Too many people think educators have it easy during the summer. They think July is when teachers take their annual “mini-sabbatical,” and administrators wander empty schoolhouse hallways whistling and listening to the happy echoes. Hah!
In some ways, there is even more work to do in July … such as catching up with the paperwork and latest rules and other pronouncements from the federal government. As more and more schools connect to the internet and weave the web into their curricula, more of the summer questions and worries focus on the internet, and the use of computers in schools to connect to the bottomless ocean of information, knowledge, and (on occasion) wisdom that lives there.
One of the most serious concerns about the web has been the potential for abuse and exploitation of children. The FBI has determined that the internet is probably the greatest source for abusers of information about children. That shouldn’t come as a surprise, as this is the Information Age, and the internet is all about information. After all, that’s the reason schools are hooked up to the web (isn’t it?).
As public attention has been focused on the under-age information problem, Congress stepped in and enacted the Children’s Online Privacy Protection Act of 1998 (“COPPA”). After months of drafts and comments and normal bureaucratic diddling around, the Federal Trade Commission’s implementing regulations became a reality in April. So, one of the tasks for this summer is to determine, “What do I have to do to make sure my school is ‘clean with COPPA?'”
First, some good news for high school administrators. COPPA only applies to students who are 13 years old or younger. If you have a 13-year old in your high school, you should ask them to tell you about COPPA (or anything else you need to know, for that matter). Seriously, the big question I am hearing from administrators and school board members is, “Will my school be liable under COPPA if students provide personal information online using school computers?”
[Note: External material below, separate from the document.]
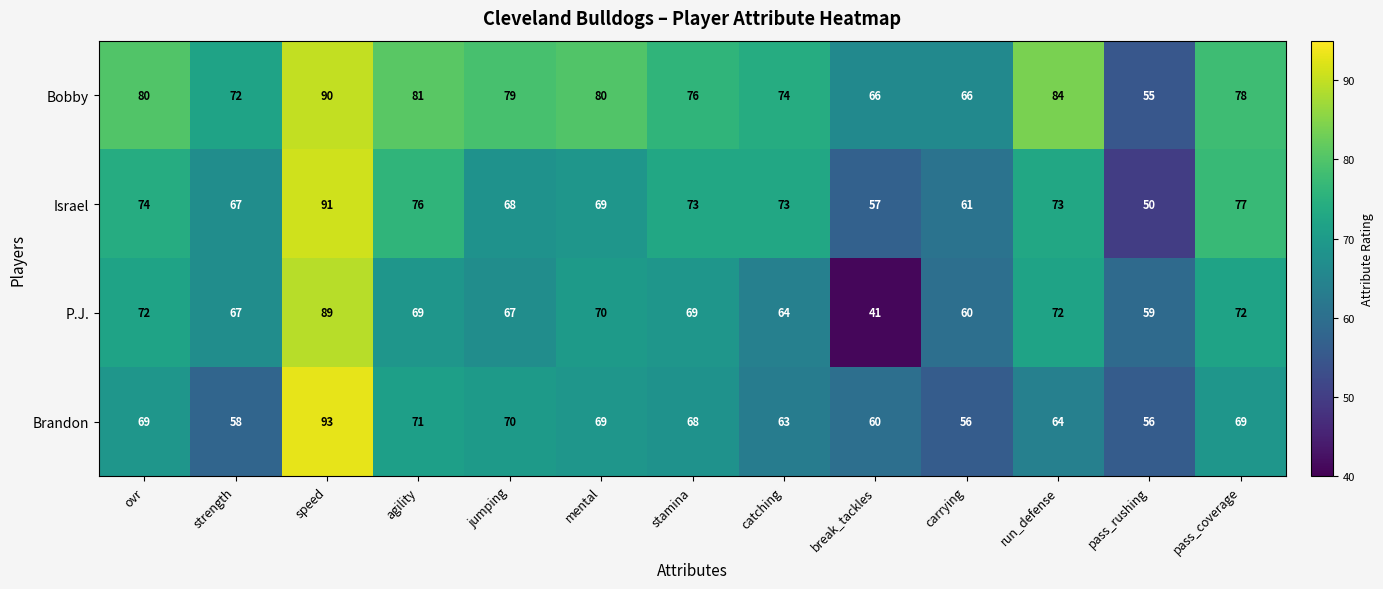

Where is Israel nearest to the value 70?

mental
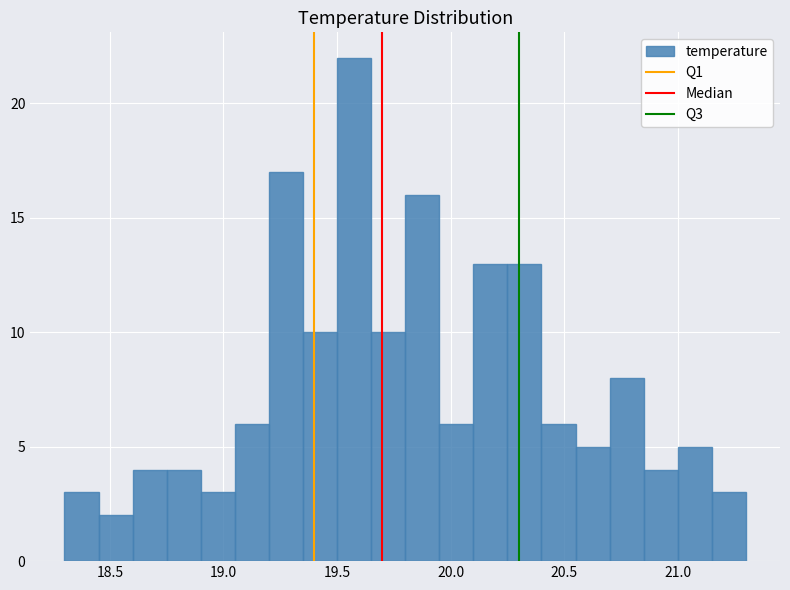

Read against the x-axis, roughly where is the centre of the tallest bar?

19.60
The simple answer is no. The law and regulations are part of the federal trade regulation statutes (which don’t apply to state government or nonprofit entities). The law is aimed at internet “operators” who have web sites or use online data-gathering as a means to make money. Children 13 and under, if you hadn’t noticed, spend huge amounts of money.
Briefly, COPPA requires internet operators who want to collect personal and identifying information about youthful users to inform parents of the types of information gathered and how the data will be used or disclosed to others. After giving notice, the web site operators must obtain permission from parents to gather the information about their kids.
Neither the law nor the rules allow schools simply to give the parental permission in loco parentis. So, the potential problems (for both operators and schools) arise when the schools get stuck in the middle. The FTC, in the formal notes to its regulations, took the operators off the hook:
“…the Commission notes that the Rule does not preclude schools from acting as intermediaries between operators and parents in the notice and consent process, or from serving as the parents’ agent in the process. For example, many schools already seek parental consent for in-school internet access at the beginning of the school year. Thus, where an operator is authorized by a school to collect personal information from children, after providing notice to the school of the operator’s collection, use, and disclosure practices, the operator can presume that the school’s authorization is based on the school’s having obtained the parent’s consent.”
While the FTC has kept its promise to provide guidance to the education community (check out http://www.ftc.gov/ bcp/conline/edcams/kidzprivacy/resources.htm for a copy of the law and rules and some helpful guidelines), the ease with which the burden of compliance has drifted onto the shoulders of educators is disturbing. Even if the law itself does not apply to schools, you know there are lawyers out there who will find a way to sue you if you drop the ball while trying to be helpful.
Of course, one way to avoid all web-based problems is simply not to allow individual access to the internet for elementary and intermediate-level students. If that seems too Draconian in the current “gotta-get-wired” atmosphere, consider simply not allowing access to web sites that collect personal information about students. Narrowing the use of the web to educational activities that do not include web site-sponsored eMail, chat rooms, and other more social activities is also an alternative.
Finally, if you really must be Y2K connected-to-the-max, generate a specific list of web sites that collect personal data, check them out and get their disclosures, include the web site data-gathering details in your internet parental permission form (you do get written permission from parents to let their children go online, don’t you?), and make sure that, for every student who logs on to the web, you have a consent form on file.